Un’emergenza silenziosa e strutturale si sta consumando in Campania, e non solo, coinvolgendo centinaia di lavoratori migranti provenienti dal Bangladesh, intrappolati in una rete di sfruttamento che mette a rischio la loro dignità e la sicurezza dell’intero sistema economico.
La denuncia, sollevata dalla Cgil di Napoli e Campania, rivela una spirale di illegalità alimentata da false promesse e dall’inadeguatezza di un sistema di flussi migratori che si dimostra vulnerabile a manipolazioni criminali.
Il nodo centrale della vicenda è l’impossibilità per circa 400 lavoratori, regolarmente entrati in Italia tramite il Decreto Flussi – un atto che, in teoria, garantisce l’ingresso legale – di ottenere il permesso di soggiorno.

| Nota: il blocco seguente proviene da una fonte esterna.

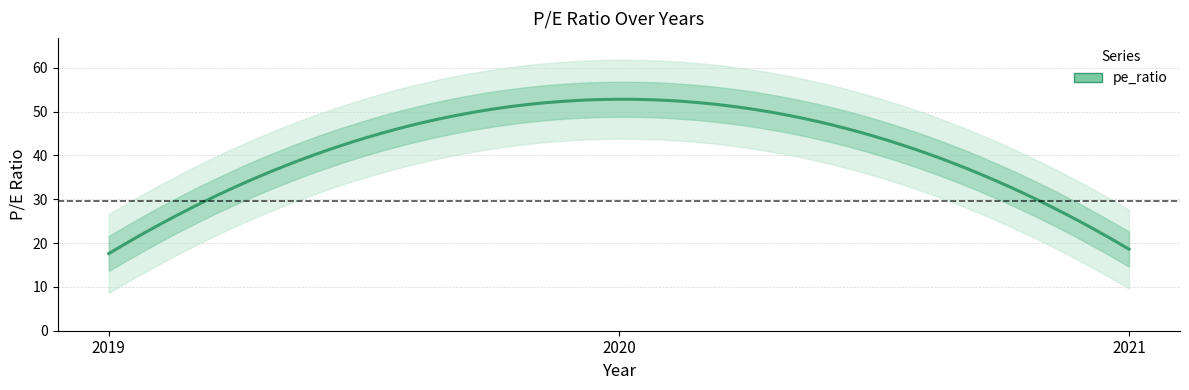

Reading left to right, transcribe all the data shown in this chart.

17.6	52.8	18.6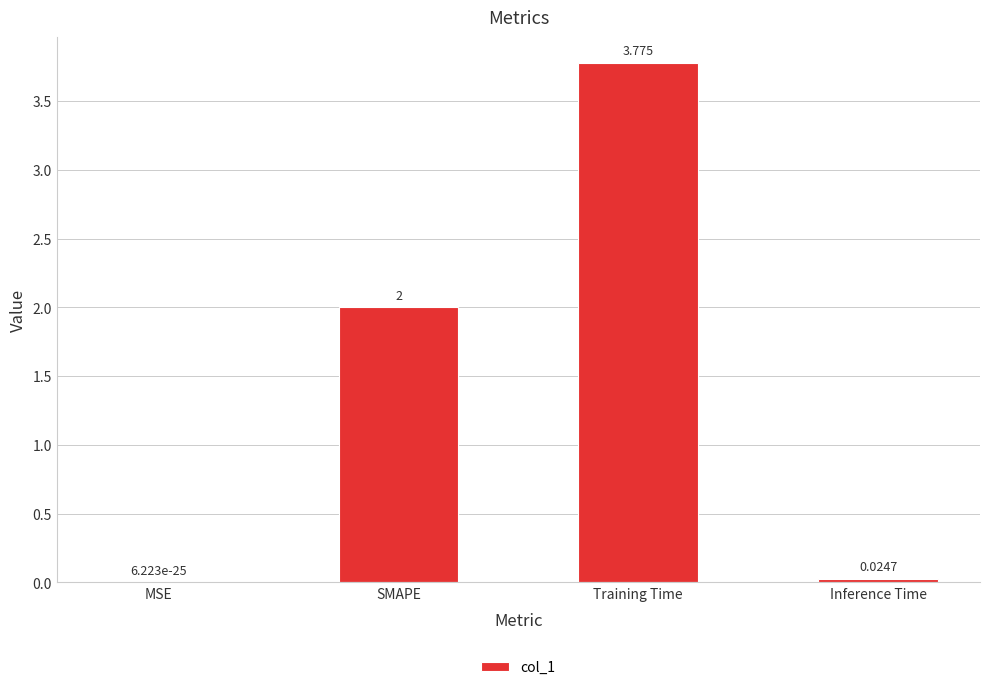

At which label is the value closest to 1?

Inference Time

La ragione? L’irreperibilità dei presunti datori di lavoro.
Questo vuoto legislativo, aggravato da una carenza di controlli efficaci, trasforma l’illusione di un’opportunità lavorativa in una condizione di precarietà assoluta.
La Cgil ha raccolto 398 istanze documentate tra il 2022 e il 2024, distribuite tra le province di Napoli (197), Salerno (68), Caserta (43), Avellino (11) e Benevento (2).
Un dato significativo è rappresentato dai 77 “nulla osta” registrati in altre province e regioni italiane, spesso gestiti da professionisti, CAF e consulenti con sede a Napoli e provincia, evidenziando un’articolata rete di intermediari che lucra sulle speranze dei migranti.
I settori maggiormente coinvolti in questo sistema di sfruttamento comprendono l’agricoltura, la ristorazione, il tessile e l’edilizia, comparti spesso caratterizzati da una forte informalità e da una scarsa propensione al rispetto delle normative sul lavoro.
L’assenza di un rapporto di lavoro reale costringe i lavoratori a operare in nero, alimentando un’economia sommersa che danneggia lo Stato e sottrae diritti fondamentali agli stessi lavoratori.
Il fenomeno, come sottolinea il segretario generale della Cgil Napoli e Campania, Nicola Ricci, costituisce un “beffeggiamento” nei confronti di chi intraprende un viaggio spesso costoso e rischioso nella speranza di una vita migliore.
La legge Bossi-Fini, ancora in vigore, si rivela un ostacolo all’integrazione e un terreno fertile per la criminalità organizzata, che gestisce una filiera di false aspettative, nulla osta falsi e aziende fantasma.
La Cgil chiede un intervento urgente del Governo, in concomitanza con l’approvazione della legge finanziaria, stanziando risorse specifiche per aiutare questi lavoratori a regolarizzare la propria posizione e a uscire dalla condizione di illegalità.
È fondamentale, inoltre, rafforzare l’azione della magistratura, incentivando indagini approfondite per smantellare le reti criminali che si nascondono dietro questo sistema di sfruttamento e per punire i responsabili.
La situazione richiede una riflessione più ampia sulla politica migratoria italiana, promuovendo canali di ingresso regolari e controllati e garantendo la tutela dei diritti dei lavoratori migranti, per evitare che l’illusione di un futuro migliore si trasformi in un incubo di sfruttamento e marginalizzazione.